O Historiador Carlo Ginzburg traz de volta a era do pintor Piero della Francesca a partir da maneira com que sua obra foi criada.
Por: kelli de Souza
Durante anos, o historiador italiano Carlo Ginzburg viveu com uma reprodução da pintura Flagelação de Cristo,
de Piero della Francesca, pregada na parede do quarto. Passava horas
estudando-a intensamente, sempre recordando a primeira vez que a viu em
Roma, em 1953. Essa atenta observação fez parte da primeira tentativa
de desvendar os mistérios do quadro, sobre o qual a única certeza que
se tem é a autoria. Pouco se sabe sobre Piero, o mestre italiano da
pintura renascentista, nascido nos arredores de Arezzo, região da
Toscana, por volta de 1415 e 1420. O mistério que atraiu Ginzburg,
desde os 14 anos, recebeu uma ousada reinterpretação no livro Investigando Piero, publicado pela primeira vez em 1981, e que acaba de receber edição especial da editora Cosac Naify.
Ginzburg é um dos mais importantes expoentes da micro-história, gênero apresentado nos anos 1970 e 1980 por historiadores italianos ligados à revista Quaderni Storici,que parte de uma observação geográfica e sociológica reduzida – quase microscópica – para estabelecer um olhar mais amplo da história, com aspectos que poderiam não ser percebidos em escalas macroanalíticas. O método situa o sujeito e suas relações no processo histórico, sem deixar de considerar outros fatores que se inter-relacionam e compõem a trama histórica.
Um bom exemplo pode ser visto em O queijo e os vermes (1976), livro que tornou Ginzburg mundialmente conhecido e que traz o cotidiano de Domenico Scandella (conhecido como Menocchio), um moleiro que foi condenado à morte pela inquisição romana no final do século 16. Por meio do personagem, o historiador repassa a história dos milhares de julgamentos da Santa Inquisição. Em entrevista à Revista da Cultura, Ginzburg atribui o sucesso do livro ao seu herói. “Ele era um indivíduo extraordinário, mas há algo em sua vida e morte que ressoa imediatamente com as experiências e objetivos de leitores de diferentes países: o desafio à autoridade (religiosa ou política), que aproxima o livro das experiências individuais”, conta. O mesmo ocorre em outras obras do autor, como Os andarilhos do bem (1966) e História noturna (esgotado) (1989), entre outros.

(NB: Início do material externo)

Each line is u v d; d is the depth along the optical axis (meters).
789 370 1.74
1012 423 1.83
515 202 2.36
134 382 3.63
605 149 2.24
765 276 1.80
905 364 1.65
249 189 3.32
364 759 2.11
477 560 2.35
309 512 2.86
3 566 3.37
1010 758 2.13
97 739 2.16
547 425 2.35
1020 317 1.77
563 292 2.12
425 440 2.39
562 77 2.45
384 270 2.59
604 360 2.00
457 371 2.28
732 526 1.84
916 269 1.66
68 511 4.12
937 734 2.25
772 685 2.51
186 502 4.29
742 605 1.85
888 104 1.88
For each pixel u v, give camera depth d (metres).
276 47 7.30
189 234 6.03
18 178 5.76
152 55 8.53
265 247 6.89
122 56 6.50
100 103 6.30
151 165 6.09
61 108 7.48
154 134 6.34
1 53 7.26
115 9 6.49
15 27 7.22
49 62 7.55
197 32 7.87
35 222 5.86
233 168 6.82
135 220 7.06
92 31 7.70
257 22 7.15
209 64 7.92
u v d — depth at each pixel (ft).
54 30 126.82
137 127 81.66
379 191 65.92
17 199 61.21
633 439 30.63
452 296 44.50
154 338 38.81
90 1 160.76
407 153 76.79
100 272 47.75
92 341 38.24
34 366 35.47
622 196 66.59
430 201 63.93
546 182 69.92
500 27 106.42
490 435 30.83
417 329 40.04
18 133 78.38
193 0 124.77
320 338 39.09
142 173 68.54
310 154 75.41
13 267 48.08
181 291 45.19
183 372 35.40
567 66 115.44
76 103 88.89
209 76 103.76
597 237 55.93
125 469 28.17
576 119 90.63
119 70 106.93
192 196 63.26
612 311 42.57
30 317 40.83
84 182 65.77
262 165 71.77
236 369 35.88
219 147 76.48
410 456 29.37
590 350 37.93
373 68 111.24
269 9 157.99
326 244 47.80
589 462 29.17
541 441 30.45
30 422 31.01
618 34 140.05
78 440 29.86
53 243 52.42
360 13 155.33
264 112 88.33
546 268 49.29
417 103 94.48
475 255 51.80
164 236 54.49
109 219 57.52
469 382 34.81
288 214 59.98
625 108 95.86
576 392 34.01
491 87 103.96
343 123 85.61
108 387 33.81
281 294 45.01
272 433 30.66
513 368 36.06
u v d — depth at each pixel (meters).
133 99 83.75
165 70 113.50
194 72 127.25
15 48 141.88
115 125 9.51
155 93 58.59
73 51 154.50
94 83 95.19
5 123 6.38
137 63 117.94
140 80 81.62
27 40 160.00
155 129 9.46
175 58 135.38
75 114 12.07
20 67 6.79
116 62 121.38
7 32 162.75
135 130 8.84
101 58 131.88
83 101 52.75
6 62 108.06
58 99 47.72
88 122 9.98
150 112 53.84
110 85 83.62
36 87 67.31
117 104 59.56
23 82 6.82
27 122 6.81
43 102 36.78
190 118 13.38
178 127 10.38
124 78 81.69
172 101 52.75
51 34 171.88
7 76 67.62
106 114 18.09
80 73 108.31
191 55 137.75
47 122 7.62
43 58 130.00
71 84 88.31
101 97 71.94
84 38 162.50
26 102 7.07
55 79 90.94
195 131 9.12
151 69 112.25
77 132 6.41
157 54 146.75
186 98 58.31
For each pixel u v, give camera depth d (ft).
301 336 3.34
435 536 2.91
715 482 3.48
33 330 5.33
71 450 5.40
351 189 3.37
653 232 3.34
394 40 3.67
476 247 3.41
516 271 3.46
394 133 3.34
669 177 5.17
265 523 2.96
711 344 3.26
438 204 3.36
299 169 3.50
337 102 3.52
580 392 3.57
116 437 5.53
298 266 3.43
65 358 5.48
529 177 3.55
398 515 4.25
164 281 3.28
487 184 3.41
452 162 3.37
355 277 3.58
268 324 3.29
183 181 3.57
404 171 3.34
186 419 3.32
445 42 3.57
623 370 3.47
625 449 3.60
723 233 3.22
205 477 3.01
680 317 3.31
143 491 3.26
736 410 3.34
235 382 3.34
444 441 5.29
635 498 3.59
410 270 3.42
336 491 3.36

Em Investigando Piero, Ginzburg esmiúça detalhes da vida do pintor e busca as circunstâncias em que o artista pintou suas obras, contextualizando-as e deixando de lado as bases puramente estilísticas. O autor dialoga com o clássico Piero della Francesca, de Roberto Longhi, publicado em 1927, e aprofunda seus argumentos em torno da datação de Batismo de Cristo, Flagelação e do ciclo de Arezzo. “Procurei recuperar a complexidade de algumas pinturas de Piero a fim de obter uma melhor percepção de sua trajetória. Concentrei-me em dois pontos: os patronos (quem encomendava) e a iconografia das obras. Deliberadamente, evitei fazer comentários sobre seu estilo – não porque sou insensível a isso, pelo contrário (este foi o principal impulso por trás da pesquisa). Queria fazer uma experiência e um experimento deve ser sempre focado e seletivo”, explica.
De acordo com o historiador, a escassez de dados sobre a biografia de Piero implicou que a trajetória do artista tenha sido reconstruída com base em seu desenvolvimento estilístico. “Essa abordagem levou inevitavelmente a conclusões divergentes. Tentei testá-las utilizando uma abordagem diferente (potencialmente mais sólida).Comecei a partir dos detalhes das pinturas usando-os como pistas. Assim, procurei explorar alguns contextos históricos. Depois voltei às pinturas novamente e assim por diante.Tentei recuperar a densidade dessas imagens – algo que não se faz mais. Vivemos em um ambiente saturado de imagens (em grau impensável, por exemplo, no tempo de Piero). As imagens perderam seu valor, tal qual a desvalorização de uma moeda. Quando somos confrontados com pinturas como as de Piero, temos de aprender a olhá-las de maneira diferente, em um ritmo diferente, com uma intensidade diferente”, conclui.